Gloria LoVasco, Detroit 1940s

Vintage photo, early 1940s.

Price:  $7.00         Size:  About 1 and 1/2 x 2 and 5/8″

One last summery photo before we start moving into autumn…..beautiful Miss Gloria LoVasco (also seen as Lo Vasco and Lovasco) of 3839 French Rd in Detroit. This small photo was probably given to a friend back in the day, estimating early 1940s, but almost seventy years later had been waiting to be rediscovered in a bin at an antique store. The 3839 French Road address, now a vacant residential lot, lies just north, less than two miles, from the Detroit River and Belle Isle, so, that might be the River in the background. (Note the picnic basket on the bottom left. Looks like it was a fun day!)

As for the surname, the 1940 Federal Census for Gloria and her family shows the LoVascos were of Italian descent and then a quick search for the name origin of Vasco indicates a name used for someone from the Basque region (in Northern Spain). It would be interesting to see if the family had a Basque connection going further back.

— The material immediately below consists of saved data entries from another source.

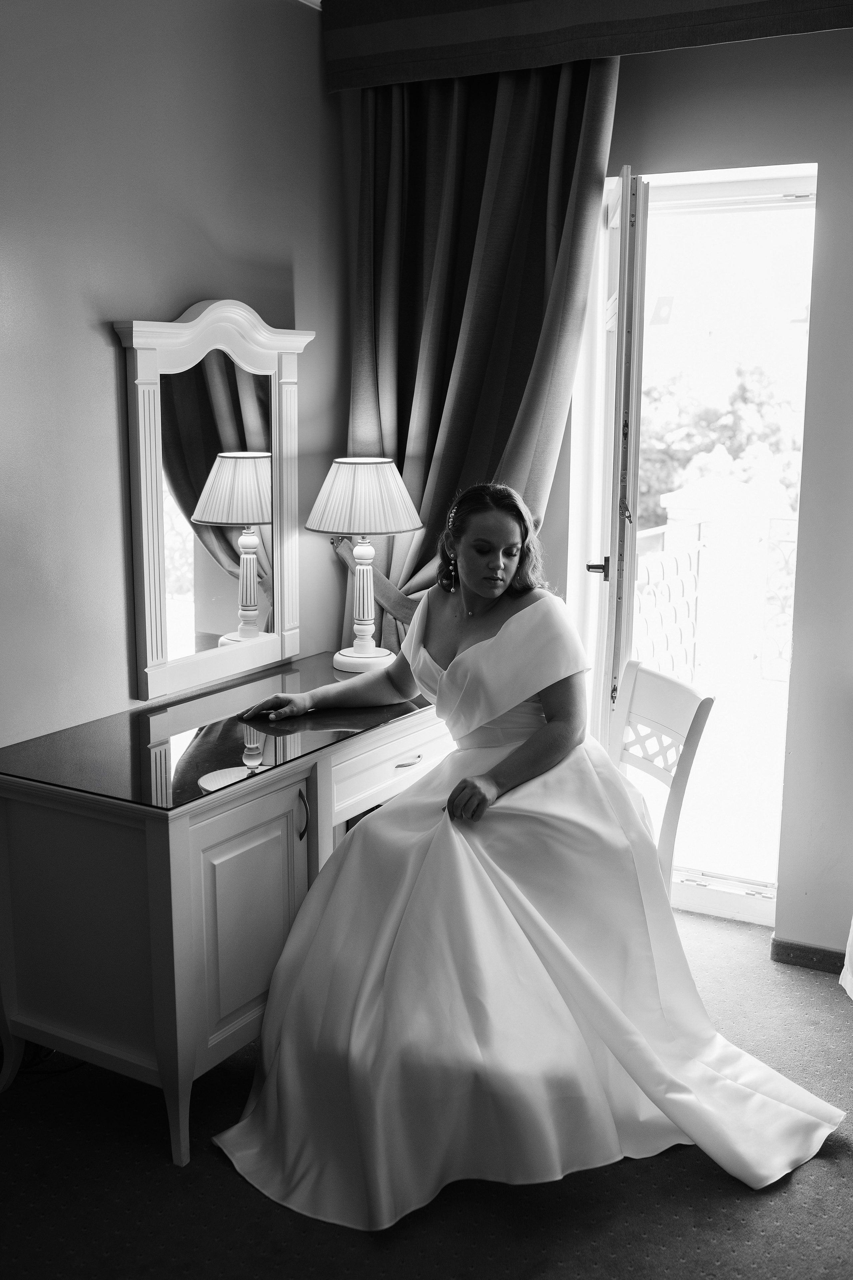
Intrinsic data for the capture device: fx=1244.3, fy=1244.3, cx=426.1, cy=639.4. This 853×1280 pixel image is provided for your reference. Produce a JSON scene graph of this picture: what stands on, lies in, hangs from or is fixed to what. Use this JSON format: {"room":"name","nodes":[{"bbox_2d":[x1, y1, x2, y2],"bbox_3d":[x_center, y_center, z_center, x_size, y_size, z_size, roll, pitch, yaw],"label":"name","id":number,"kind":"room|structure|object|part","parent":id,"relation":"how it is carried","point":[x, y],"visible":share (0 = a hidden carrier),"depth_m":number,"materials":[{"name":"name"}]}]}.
{"room":"bedroom","nodes":[
{"label":"bedroom","id":0,"kind":"room"},
{"bbox_2d":[0,0,353,756],"bbox_3d":[-1.196,-0.257,2.179,0.151,2.688,4.105,6,12,28],"label":"left wall","id":1,"kind":"structure","parent":0,"point":[90,346],"depth_m":2.89,"materials":[{"name":"paint"}]},
{"bbox_2d":[109,299,311,703],"bbox_3d":[-0.520,-0.371,3.186,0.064,0.967,0.695,6,12,28],"label":"mirror","id":2,"kind":"object","parent":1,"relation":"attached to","point":[247,417],"visible":0.99,"depth_m":3.14,"materials":[{"name":"white mirror"}]},
{"bbox_2d":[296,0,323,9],"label":"crown molding","id":3,"kind":"structure","parent":1,"relation":"attached to","point":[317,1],"depth_m":3.32,"materials":[{"name":"white paint"}]},
{"bbox_2d":[0,908,852,1279],"bbox_3d":[0.216,1.262,1.555,3.744,0.102,4.428,6,12,28],"label":"floor","id":4,"kind":"structure","parent":0,"point":[839,1181],"depth_m":2.34,"materials":[{"name":"carpet"}]},
{"bbox_2d":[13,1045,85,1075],"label":"cable","id":5,"kind":"object","parent":4,"relation":"on","point":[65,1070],"visible":0.33,"depth_m":2.81,"materials":[{"name":"black plastic"}]},
{"bbox_2d":[0,662,456,1167],"bbox_3d":[-0.376,0.558,3.050,0.569,0.739,1.343,6,12,28],"label":"dressing table","id":6,"kind":"object","parent":4,"relation":"on","point":[180,988],"visible":0.82,"depth_m":2.56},
{"bbox_2d":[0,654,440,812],"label":"glass top","id":7,"kind":"object","parent":6,"relation":"on","point":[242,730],"visible":0.71,"depth_m":2.73,"materials":[{"name":"black glass"}]},
{"bbox_3d":[-0.390,0.617,2.705,0.064,0.512,0.296,6,12,28],"label":"cabinet door","id":8,"kind":"part","parent":6,"relation":"part of","materials":[{"name":"white wood"}]},
{"bbox_3d":[-0.281,0.398,2.801,0.032,0.108,0.019,6,12,28],"label":"cabinet handle","id":9,"kind":"part","parent":6,"relation":"part of","materials":[{"name":"metal"}]},
{"bbox_2d":[306,458,423,674],"bbox_3d":[-0.173,-0.205,3.417,0.320,0.584,0.317,6,12,28],"label":"table lamp","id":10,"kind":"object","parent":6,"relation":"on","point":[386,459],"visible":0.99,"depth_m":3.31,"materials":[{"name":"white fabric"}]},
{"bbox_3d":[-0.183,-0.116,3.510,0.182,0.373,0.182,2,11,10],"label":"lamp base","id":11,"kind":"part","parent":10,"relation":"part of","materials":[{"name":"white ceramic"}]},
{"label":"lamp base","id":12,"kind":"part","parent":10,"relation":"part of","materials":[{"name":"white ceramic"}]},
{"bbox_3d":[-0.169,-0.382,3.368,0.360,0.186,0.348,6,12,28],"label":"pleated lampshade","id":13,"kind":"part","parent":10,"relation":"part of","materials":[{"name":"fabric"}]},
{"bbox_3d":[-0.059,0.306,3.128,0.045,0.132,0.476,6,12,28],"label":"drawer","id":14,"kind":"part","parent":6,"relation":"part of","materials":[{"name":"white wood"}]},
{"bbox_3d":[-0.046,0.300,3.086,0.041,0.012,0.083,6,12,28],"label":"drawer pull","id":15,"kind":"part","parent":6,"relation":"part of","materials":[{"name":"metal"}]},
{"bbox_2d":[604,660,715,893],"bbox_3d":[0.361,0.513,2.980,0.519,0.838,0.446,-4,11,-20],"label":"chair","id":16,"kind":"object","parent":4,"relation":"on","point":[658,715],"visible":0.39,"depth_m":2.96,"materials":[{"name":"white wood"}]},
{"bbox_2d":[209,484,844,1237],"bbox_3d":[0.173,0.282,2.657,1.143,1.297,1.323,-3,11,-19],"label":"woman","id":17,"kind":"object","parent":16,"relation":"on","point":[553,732],"visible":0.94,"depth_m":2.49},
{"bbox_2d":[546,26,850,951],"bbox_3d":[1.249,-0.447,3.141,3.481,2.690,0.181,6,12,28],"label":"back wall","id":18,"kind":"structure","parent":0,"point":[834,161],"depth_m":3.21,"materials":[{"name":"paint"}]},
{"bbox_2d":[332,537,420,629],"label":"curtain tieback","id":19,"kind":"object","parent":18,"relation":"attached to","point":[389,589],"visible":0.28,"depth_m":3.68,"materials":[{"name":"fabric"}]},
{"bbox_2d":[322,0,852,92],"bbox_3d":[0.741,-1.554,2.846,2.169,0.323,0.167,6,12,28],"label":"curtain valance","id":20,"kind":"object","parent":18,"relation":"attached to","point":[600,53],"visible":0.98,"depth_m":3.09,"materials":[{"name":"fabric"}]},
{"bbox_2d":[340,57,618,670],"bbox_3d":[0.100,-0.490,3.457,0.807,2.326,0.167,6,12,28],"label":"curtain","id":21,"kind":"object","parent":20,"relation":"hanging from","point":[533,226],"visible":0.53,"depth_m":3.40,"materials":[{"name":"grey fabric"}]},
{"bbox_2d":[588,163,817,926],"bbox_3d":[0.777,-0.220,3.601,0.905,2.096,0.222,6,12,28],"label":"doorway","id":22,"kind":"structure","parent":18,"relation":"in","point":[772,186],"depth_m":3.57,"materials":[{"name":"white glass"}]},
{"bbox_3d":[0.482,-0.201,3.409,0.080,0.056,0.079,6,12,28],"label":"door handle","id":23,"kind":"part","parent":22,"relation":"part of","materials":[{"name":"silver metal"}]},
{"bbox_2d":[587,163,649,738],"bbox_3d":[0.550,-0.243,3.613,0.147,2.053,0.766,1,11,6],"label":"open door","id":24,"kind":"structure","parent":22,"relation":"attached to","point":[620,306],"depth_m":3.23,"materials":[{"name":"white paint"}]},
{"bbox_2d":[770,935,848,975],"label":"baseboard","id":25,"kind":"structure","parent":18,"relation":"attached to","point":[787,950],"depth_m":3.33,"materials":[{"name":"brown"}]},
{"bbox_2d":[839,914,852,999],"bbox_3d":[1.290,-0.034,2.779,0.541,1.996,0.492,6,12,28],"label":"white cloth","id":26,"kind":"object","parent":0,"point":[852,938],"visible":0.98,"depth_m":3.15,"materials":[{"name":"white fabric"}]},
{"label":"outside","id":27,"kind":"structure","parent":0,"visible":0},
{"bbox_2d":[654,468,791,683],"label":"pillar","id":28,"kind":"structure","parent":27,"point":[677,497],"depth_m":6.64,"materials":[{"name":"white"}]},
{"bbox_2d":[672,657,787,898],"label":"balcony floor","id":29,"kind":"structure","parent":27,"point":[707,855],"depth_m":5.01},
{"label":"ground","id":30,"kind":"structure","parent":27,"visible":0},
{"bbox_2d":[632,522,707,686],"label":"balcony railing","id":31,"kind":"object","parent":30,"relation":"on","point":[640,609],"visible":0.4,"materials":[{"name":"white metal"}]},
{"bbox_2d":[635,360,806,531],"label":"tree","id":32,"kind":"object","parent":30,"relation":"on","point":[732,412],"visible":0.22,"materials":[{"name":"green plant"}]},
{"bbox_2d":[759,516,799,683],"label":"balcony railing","id":33,"kind":"object","parent":30,"relation":"on","point":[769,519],"visible":0.42,"depth_m":6.68,"materials":[{"name":"white metal"}]}
]}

Sources:  Year: 1940; Census Place: Detroit, Wayne, Michigan; Roll: m-t0627-01849; Page: 6A; Enumeration District: 84-286. (Ancestry.com).

Vasco name meaning. https://www.ancestry.com/name-origin?surname=vasco. (accessed 09/29/19).

Our Dear Deer Friend

Vintage photo, circa 1920s – 1940s.

Price:  $5.00           Size:  About 3 and 1/8 x 2 and 3/8″

Outside of a cedar-shingled, hotel, we presume, two women and a deer enjoy a visit while in the background a man and young boy appear to be in the middle of a handshake. I like the light reflecting off of those velvet-y antlers, and the surprise of that hefty tree trunk immediately in front of one of the windows. Good for viewing ants from that room, and which came first, the tree or the building?

Mrs. Minnie Perreault

Old photo, circa 1930s, white border.

Price:  $10.00        Size:  2 and 3/4 x 4 and 1/2″

Continuing with a very short theme of “woman with oar or paddle” 🙂 here’s a photo circa 1930s, and we’re guessing (though not certain) that the woman in the canoe is the “Mrs. Minnie Perreault” as written on the back. She was the wife of Ludger Perreault, and their address given is 479 Ann St., Hartford, CT. The 1930 Federal Census for Hartford shows them at this address, along with their daughter Lillian, age 9, with several lodgers living also in the household. This photo was found in a box of loose photos at the vintage paper fair recently visited in San Francisco.

Source:  Year: 1930; Census Place: Hartford, Hartford, Connecticut; Page: 3A; Enumeration District: 0039; FHL microfilm: 2339999. (Ancestry.com).

Girl With Boat Oar

Lithograph, printing company unknown. Circa 1870s – 1890s.

Price:  $6.00       Size:  1 and 3/8 x 2 and 3/4″

Nothing printed on the back but one assumes this small card may have been part of a series, maybe of seaside scenes or women in regional dress or bathing attire. And it’s a colorful outfit she wears:  peach skirt, sleeveless top with wide vertical stripes in wine and light blue. And the lighter rose-colored material that encircles her hips, is this part of the skirt or top? Note the emblem of some sort on the skirt, and the peach tam o’shanter hat. Was that a mistake by the printer to have that line going from the hat to behind the girl’s back? And we can’t also help but wonder at the small landmark (like something manmade – a statue perhaps) that appears on the distant horizon; as if this card was fashioned after a specific location, somewhere well-known to the lithographer but that leaves us in the dark today. Lots of questions without answers on this one but maybe that’s part of it’s charm!